Which species are suitable - for which location? How are they established, maintained and removed before planting so that they do not become a nuisance? How do I avoid damaging effects of catch crops and drought stress for the following potatoes?

After laying comes another phase in which the soil is very sensitive to erosion, especially by water. Even on gently sloping land, heavier precipitation can cause water to pool in depressions, taking soil with it. Another consequence is also an uneven water supply on the field.

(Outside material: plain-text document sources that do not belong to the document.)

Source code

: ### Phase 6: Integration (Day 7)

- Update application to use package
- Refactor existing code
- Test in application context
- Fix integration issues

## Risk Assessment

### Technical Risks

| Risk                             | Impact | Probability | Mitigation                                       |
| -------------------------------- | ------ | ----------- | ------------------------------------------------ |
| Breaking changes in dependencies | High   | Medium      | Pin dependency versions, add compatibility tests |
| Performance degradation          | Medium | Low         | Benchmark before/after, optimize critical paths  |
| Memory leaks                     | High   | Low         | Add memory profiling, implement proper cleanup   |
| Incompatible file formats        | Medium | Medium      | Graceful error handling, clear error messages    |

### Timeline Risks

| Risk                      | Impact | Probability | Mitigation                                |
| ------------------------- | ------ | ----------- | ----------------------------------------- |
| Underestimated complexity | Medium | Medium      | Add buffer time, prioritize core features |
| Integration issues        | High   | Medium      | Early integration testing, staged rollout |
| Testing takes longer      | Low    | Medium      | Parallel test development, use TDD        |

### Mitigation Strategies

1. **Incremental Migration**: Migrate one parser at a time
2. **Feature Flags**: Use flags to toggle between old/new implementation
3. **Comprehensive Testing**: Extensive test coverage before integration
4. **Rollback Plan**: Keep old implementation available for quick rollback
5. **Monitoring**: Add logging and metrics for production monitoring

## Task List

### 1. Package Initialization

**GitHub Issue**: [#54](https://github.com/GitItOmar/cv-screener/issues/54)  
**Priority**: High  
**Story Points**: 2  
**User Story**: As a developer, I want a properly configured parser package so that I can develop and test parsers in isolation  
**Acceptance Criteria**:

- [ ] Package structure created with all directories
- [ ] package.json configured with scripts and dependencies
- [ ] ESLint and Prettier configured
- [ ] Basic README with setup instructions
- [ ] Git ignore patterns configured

One solution is furrow dikes, which are created when the soil is laid. This allows the water flow to be significantly slowed and kept at the place of precipitation. The furrow dikes are ideally created during laying by heaping bodies that are lowered at regular intervals between the dams, thereby pulling soil material together. When the heaping bodies are lifted up, a furrow dike remains. The principle is similar to the hunger rake, which used to be used to pull grass or straw together into swaths. Optimisation of this effect can be achieved through greening, as additional planting of these "little dikes" provides further protection against water and soil displacement. The seeds are spread between the rows when the potatoes are planted and accumulate there when the furrow dikes are formed.

Which crops are suitable? How is greening established, maintained and removed before lifting so that it does not interfere?

The Special is aimed at exhibitors who produce and sell intercrops and provide technical support for cultivation. Furthermore, manufacturers of machines and equipment for intercropping are called upon to present their technology.

The Special is aimed at all potato growers who are interested in intercropping and greening before and after potato harvesting and who are looking for solutions to grow their potatoes CAP-compliant and still profitably.

Suitable types and varieties of intermediate crops and different varieties of incorporation are shown in trial fields. Furthermore, we show the furrow dikes with and without vegetation. The Society for Conservation Tillage (GKB - Gesellschaft für konservierende Bodenbearbeitung e.V.) supports us as a specialised partner.